A few Indians have successfully been assimilated into American life.  A great many have become dependent on government attempts to support them now that their way of life has been taken from them, like the “drunken Ira Hayes” of Johnny Cash’s song.  The vast majority are living between these two extremes. They are an unsolved problem, and the easiest thing to do with an unsolved problem is to forget it — which, by and large, the United States has done.

In contrast to the nearly 400 years in which the United States has been dealing with its Indians, the State of Israel is only some 60-odd years old.  Why do we expect Israel to be able to solve its Palestinian problem?

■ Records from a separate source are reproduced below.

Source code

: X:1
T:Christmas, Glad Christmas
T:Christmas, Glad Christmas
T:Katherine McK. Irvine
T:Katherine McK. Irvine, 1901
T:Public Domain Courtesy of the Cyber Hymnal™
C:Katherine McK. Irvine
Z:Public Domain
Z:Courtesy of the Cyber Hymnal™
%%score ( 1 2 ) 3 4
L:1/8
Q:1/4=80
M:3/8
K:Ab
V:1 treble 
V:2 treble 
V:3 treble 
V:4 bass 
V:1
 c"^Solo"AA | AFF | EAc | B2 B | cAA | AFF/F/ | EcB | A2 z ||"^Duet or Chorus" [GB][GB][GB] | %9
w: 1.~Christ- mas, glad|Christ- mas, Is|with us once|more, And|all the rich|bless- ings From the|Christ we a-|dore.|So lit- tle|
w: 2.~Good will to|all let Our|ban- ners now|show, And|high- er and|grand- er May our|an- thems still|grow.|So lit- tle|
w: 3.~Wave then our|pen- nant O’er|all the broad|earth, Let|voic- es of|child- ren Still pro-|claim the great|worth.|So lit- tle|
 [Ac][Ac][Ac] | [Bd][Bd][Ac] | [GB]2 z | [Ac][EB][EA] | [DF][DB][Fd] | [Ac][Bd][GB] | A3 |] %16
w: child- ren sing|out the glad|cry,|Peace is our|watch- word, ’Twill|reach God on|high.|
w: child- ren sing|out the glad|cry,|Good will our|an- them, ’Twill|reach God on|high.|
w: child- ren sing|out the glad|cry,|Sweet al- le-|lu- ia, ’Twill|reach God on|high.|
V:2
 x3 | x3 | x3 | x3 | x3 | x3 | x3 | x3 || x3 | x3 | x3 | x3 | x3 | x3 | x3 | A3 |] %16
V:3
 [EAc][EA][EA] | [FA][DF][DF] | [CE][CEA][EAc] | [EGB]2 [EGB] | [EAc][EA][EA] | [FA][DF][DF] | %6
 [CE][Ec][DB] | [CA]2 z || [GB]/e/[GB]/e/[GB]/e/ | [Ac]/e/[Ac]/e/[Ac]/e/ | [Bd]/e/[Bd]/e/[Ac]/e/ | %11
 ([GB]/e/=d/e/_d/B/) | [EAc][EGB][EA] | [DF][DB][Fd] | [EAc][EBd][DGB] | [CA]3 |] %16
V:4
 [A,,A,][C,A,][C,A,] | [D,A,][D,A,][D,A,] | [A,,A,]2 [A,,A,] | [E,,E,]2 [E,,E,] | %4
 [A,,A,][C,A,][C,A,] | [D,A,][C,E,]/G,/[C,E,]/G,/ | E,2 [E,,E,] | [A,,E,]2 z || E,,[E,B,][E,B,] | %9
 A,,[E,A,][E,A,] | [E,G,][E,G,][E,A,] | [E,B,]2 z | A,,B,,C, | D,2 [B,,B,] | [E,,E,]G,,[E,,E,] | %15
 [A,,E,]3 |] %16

We couldn’t “give the land back to the Indians,” as was jocularly proposed some years ago; we had built great cities and had plowed extensive farms on that land.  Similarly the Israelis have built great cities and have “made the desert blossom like the rose” by sinking wells into the underground aquifer.  So the Palestinian desire to reclaim their lost land and drive the Jews away is totally unrealistic.  Israel exists, it’s not going to go away, and it has the right to defend itself.

But the Palestinian thirst for revenge and vengeance is only natural, as was the thirst of the Indians for revenge and vengeance after the massacres along Sand Creek and the Washita River.  The fact that the Palestinians are lobbing rockets into Israel is a problem the Israelis have created for themselves.  The desire of the Israelis for the Palestinians to stop doing it is both completely understandable and completely illogical.  It is in defiance of human nature.

The situation is a standoff.  It is a tragic standoff, but it is a standoff nonetheless.  Any hope that a “peace process” will succeed is an illusion.  We should not lament our failure to achieve a solution, for a solution is impossible.  Israel and the Palestinians will likely continue to flounder on in mutual hostility for several centuries, as did Catholics and Protestants in Europe after the Reformation.  The conflict will not be resolved until enough people on both sides simply get tired of it, as the Catholics and Protestants did everywhere except in Northern Ireland.

All this, however, is not to say that the diplomats should stop trying.  Devising peace processes keeps them out of mischief, and it is better to do something futile than to do something destructive.